It seems that America's Christianity--the seemingly holy religion--is no better than the latest product fad. It's packaged up nicely, sold to you at a price and insistent that you don't try any other product because "this product will give you everything you need."
Driving down Interstate-4 in Central Florida, billboards with "quotes" from "God" smack you in the face. They spew comments like "Keep using my name in vain, I'll make rush hour longer. -- God," "That 'love thy neighbor' thing? I meant it. -- God" and "I love you, I love you, I love you. -- God."
Isn't this blasphemy, by definition? How does a religious person respect this commodification (and simplification) of religion? In my opinion, this lowers Christianity to the level of "cult," where the leader (the person with the money to push religion) bombards you with a combination of fear and love.

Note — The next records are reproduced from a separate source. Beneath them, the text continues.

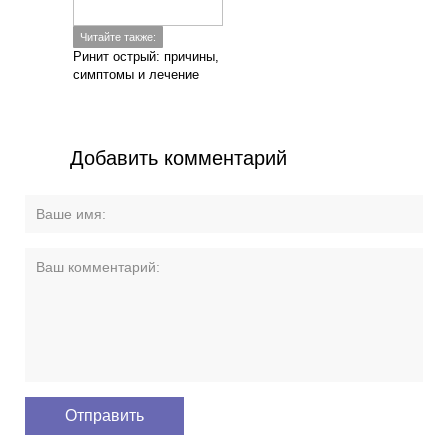
Читайте также:
Ринит острый: причины,
симптомы и лечение
Добавить комментарий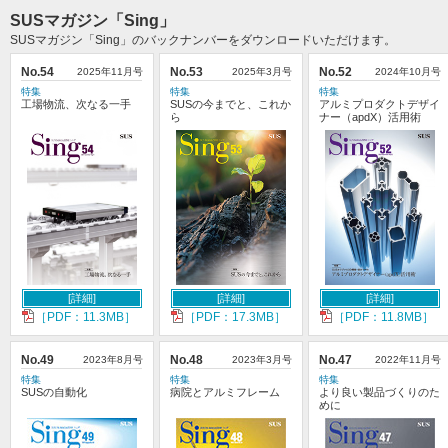
SUSマガジン「Sing」
SUSマガジン「Sing」のバックナンバーをダウンロードいただけます。
No.54
2025年11月号
No.53
2025年3月号
No.52
2024年10月号
特集
特集
特集
工場物流、次なる一手
SUSの今までと、これか
アルミプロダクトデザイ
ら
ナー（apdX）活用術
[詳細]
[詳細]
[詳細]
［PDF：11.3MB］
［PDF：17.3MB］
［PDF：11.8MB］
No.49
2023年8月号
No.48
2023年3月号
No.47
2022年11月号
特集
特集
特集
SUSの自動化
病院とアルミフレーム
より良い製品づくりのた
めに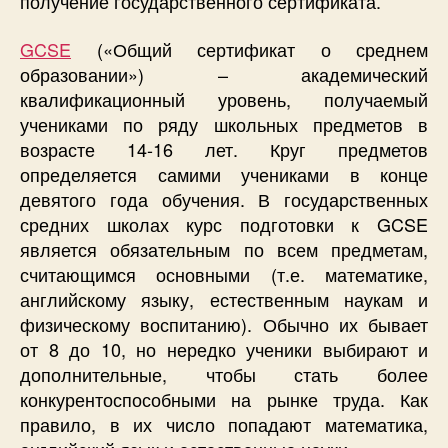
получение государственного сертификата.
GCSE
(«Общий сертификат о среднем
образовании») – академический
квалификационный уровень, получаемый
учениками по ряду школьных предметов в
возрасте 14-16 лет. Круг предметов
определяется самими учениками в конце
девятого года обучения. В государственных
средних школах курс подготовки к GCSE
является обязательным по всем предметам,
считающимся основными (т.е. математике,
английскому языку, естественным наукам и
физическому воспитанию). Обычно их бывает
от 8 до 10, но нередко ученики выбирают и
дополнительные, чтобы стать более
конкурентоспособными на рынке труда. Как
правило, в их число попадают математика,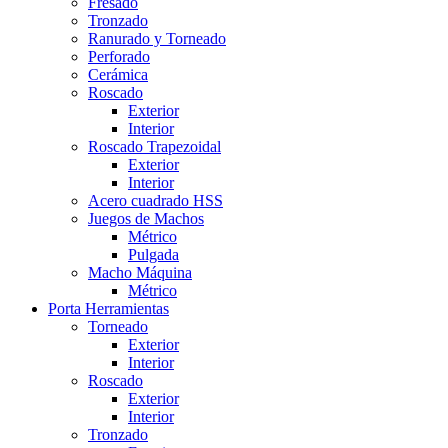
Fresado
Tronzado
Ranurado y Torneado
Perforado
Cerámica
Roscado
Exterior
Interior
Roscado Trapezoidal
Exterior
Interior
Acero cuadrado HSS
Juegos de Machos
Métrico
Pulgada
Macho Máquina
Métrico
Porta Herramientas
Torneado
Exterior
Interior
Roscado
Exterior
Interior
Tronzado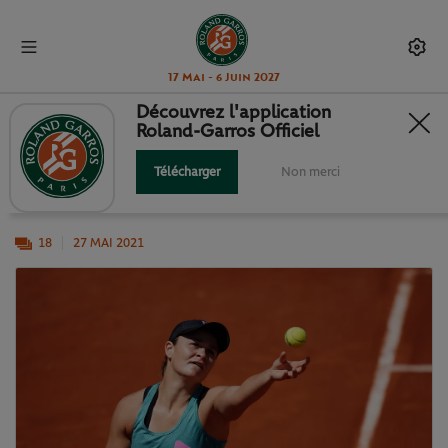
17 Mai - 6 Juin 2027
Découvrez l'application
Roland-Garros Officiel
ILS PRENNENT LEURS MARQUES...
Télécharger
Non merci
Rafa, Roger, Serena... Ils sont (presque) tous là !
18
27 MAI 2021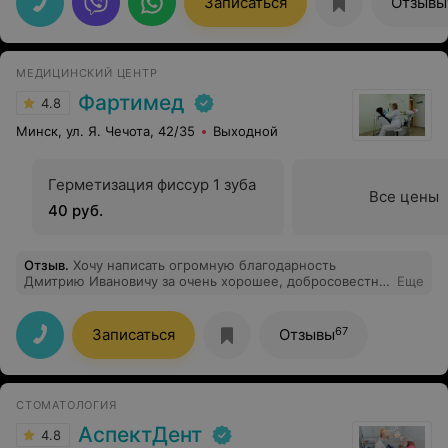
Записаться
Отзывы
пришли с зубом, который уже болел.
МЕДИЦИНСКИЙ ЦЕНТР
Фартимед
4.8
Минск, ул. Я. Чечота, 42/35
Выходной
Герметизация фиссур 1 зуба
Все цены
40 руб.
Отзыв
.
Хочу написать огромную благодарность
Дмитрию Ивановичу за очень хорошее, добросовестне
Еще
отношение к работе и пациентам. Очень довольна его
работой. 3 года уже обслуживаюсь у него и дочку
тоже привожу. Рекомендую всем знакомым!!
67
Записаться
Отзывы
СТОМАТОЛОГИЯ
АспектДент
4.8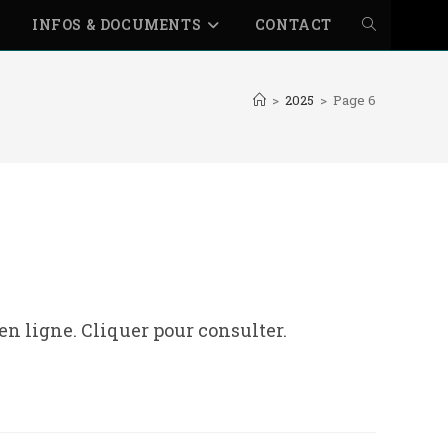
INFOS & DOCUMENTS
CONTACT
TOGGLE
WEBSITE
>
2025
>
Page 6
SEARCH
 en ligne. Cliquer pour consulter.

I guess that's what Christianity has always been.
But the use of billboards and "Real Men Love Jesus" shirts, buttons and stickers, to name only a few of the many "marketing" tools, proves to me that religion is as useless as the thousands of "as seen on TV" products. If Christianity were as powerful as it claims, why must so many of its followers stoop to this approach? It's not only the "catchy" phrases preaching from car bumpers that bother me, but the team-mentality.
It's as if Christianity were a fraternity, trying to convince you that they can party harder, get you the places you want to go faster and save your soul better than any other frat out there. And once you sign on, did you know about the yearly dues?
Around every corner, Christianity needs your money: for stopping abortion, preventing gay adoptions, getting prayer in school, banning Harry Potter, and the list goes on. Again I'll ask: If Christianity were as powerful as it claims, why must so many of its followers stoop to this approach?
But, aha! The Christians at the top of the bible-thumping pyramid love money as much as the next American. And they're not afraid to beg and plead for your money. In exchange for your generous contributions, you get peace in knowing you just increased your chances for getting into heaven.
Don't get me wrong. Christianity does a lot of good things like feeding the homeless and helping abused children. But must it be done under this guise of religion? Must this sham of religion be used and abused when the good could be done without the crutch and crap?
GodSpeaks , the organization responsible for the billboards all over Florida, write on their web site: "The greatest e-mails and letters come from those that have expressed how God has touched them and personally spoke to them through the subtle reminders. Marriages healed, families touched, lives being realigned are just a few. This is why: God's words truly bring meaning and hope."
Maybe it's time for GodSpeaks to actually put up billboards with quotes that an all-knowing, all-seeing and all-wise being might actually say: "Please stop bombing innocent people," "Protecting the Earth should come before profiting from it," "No animal deserves to die, for food, clothing or otherwise," and "Faith in yourself is the only answer to life's problems."